- SOURCE PASSAGE:
_____

Berkeley Professor Barry Eichengreen says the
euro is the "great winner" of this financial crisis, confounding those in the
Milton Friedman camp who thought EMU would blow apart in the first bad storm.
The nature of this banking drama has played -- unexpectedly -- to EMU's
strengths, he argues.
Banks in European states outside EMU mostly
lack a domestic currency used for international dealings, so they have borrowed
in euros (and dollars). This has proved to be an Achilles Heel. "The implication
is clear. National banking systems need a lender of last resort. In small
countries, where a significant share of bank liabilities is in someone else's
currency, the national central bank lacks this capacity. The only options are
then to slap draconian controls on the banking system or join the euro area," he
says.
His verdict is that every country except
perhaps Britain will have to join Euroland. "The writing is on the wall", he
said.
So the debate goes on. For defenders of
sterling - and the Swedish and Norwegian crowns -- the precipitous slide against
the euro over recent months is broadly a boon, unless you work in the travel
industry, or ski a lot. It acts as a shock absorber at a crucial moment, helping
to cushion the economy against debt deflation.
Export profits may hold up long enough to give
a lifeline to UK manufacturing and service firms as banks shut off credit lines.

_____

- INFORMATION PROVIDED:
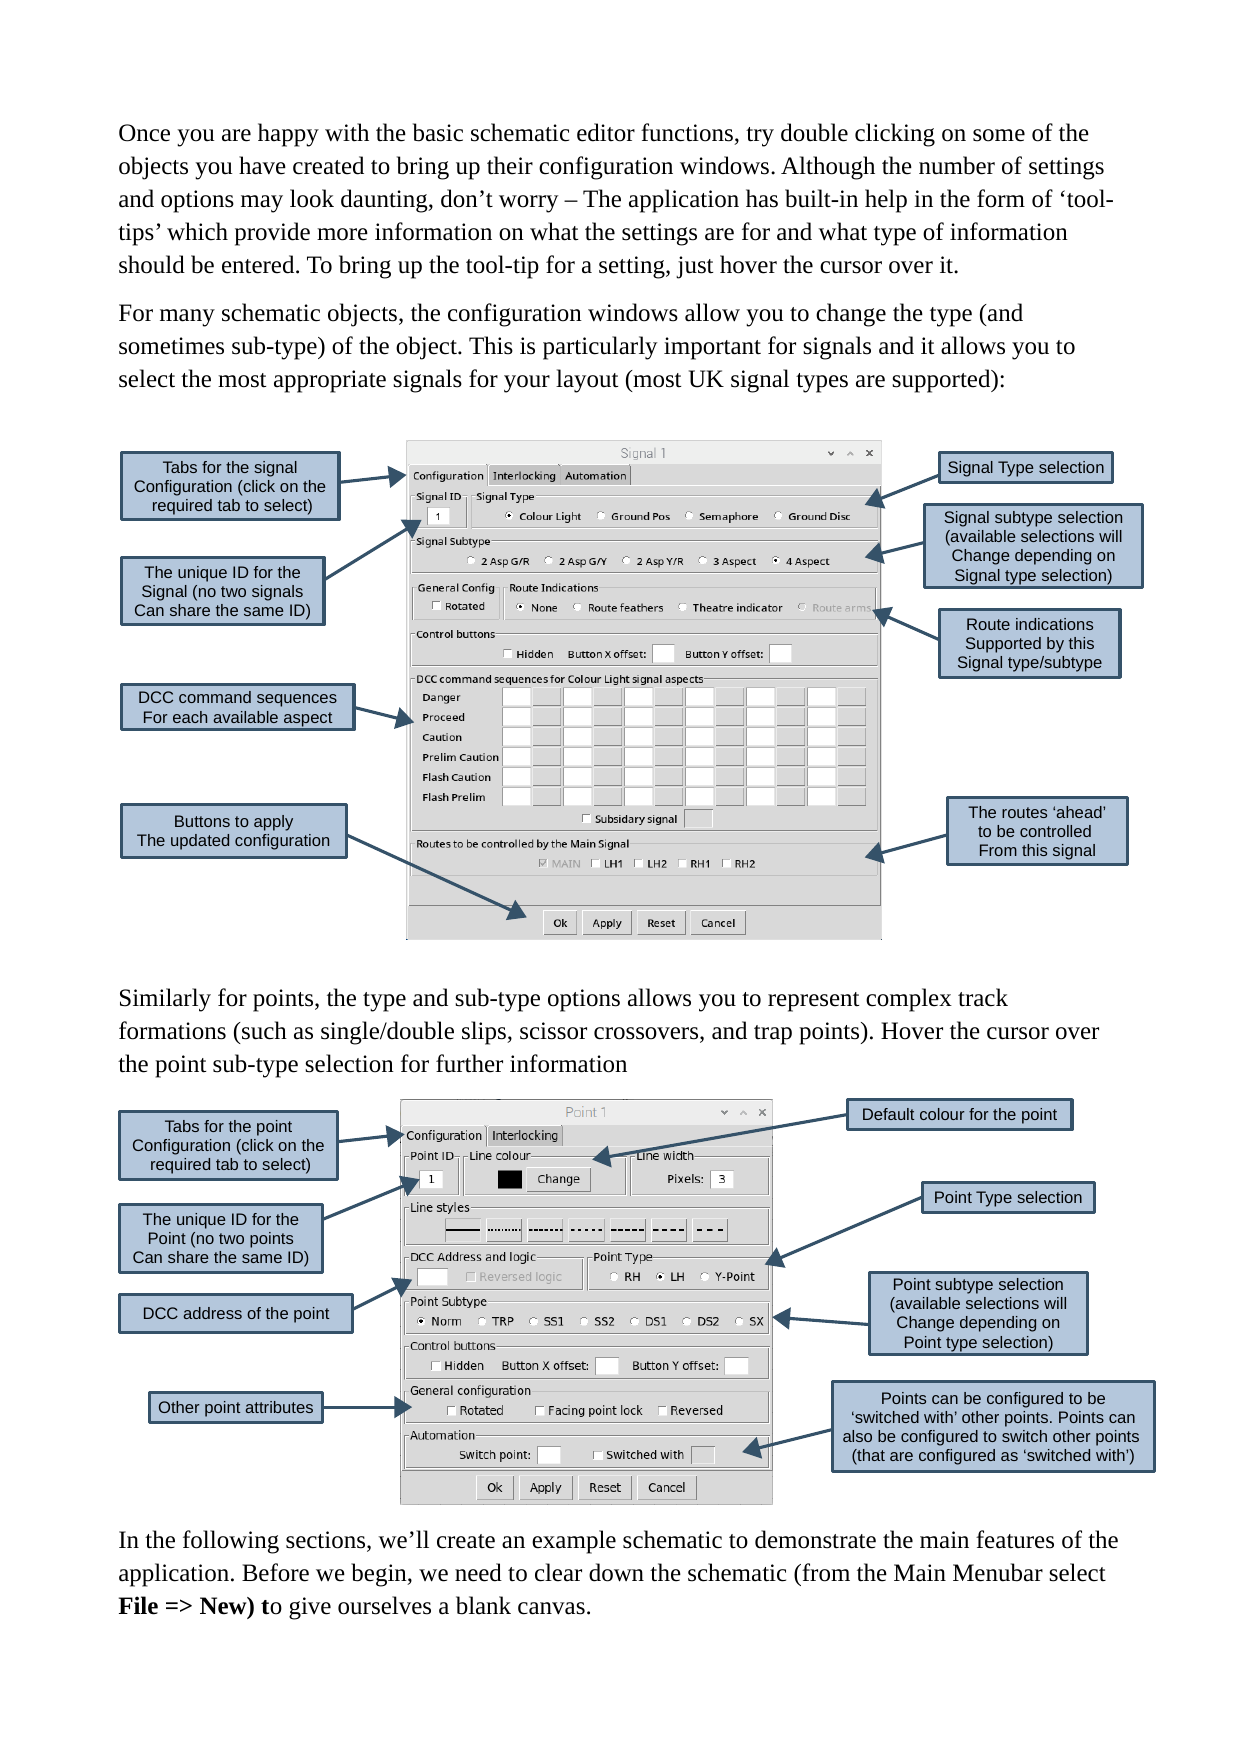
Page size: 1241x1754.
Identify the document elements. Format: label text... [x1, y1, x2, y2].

_____

Please duplicate the part of the euro passage above that opens with the words "His verdict is" and closes with "off credit lines.", keeping every word and mark unchanged.

His verdict is that every country except
perhaps Britain will have to join Euroland. "The writing is on the wall", he
said.
So the debate goes on. For defenders of
sterling - and the Swedish and Norwegian crowns -- the precipitous slide against
the euro over recent months is broadly a boon, unless you work in the travel
industry, or ski a lot. It acts as a shock absorber at a crucial moment, helping
to cushion the economy against debt deflation.
Export profits may hold up long enough to give
a lifeline to UK manufacturing and service firms as banks shut off credit lines.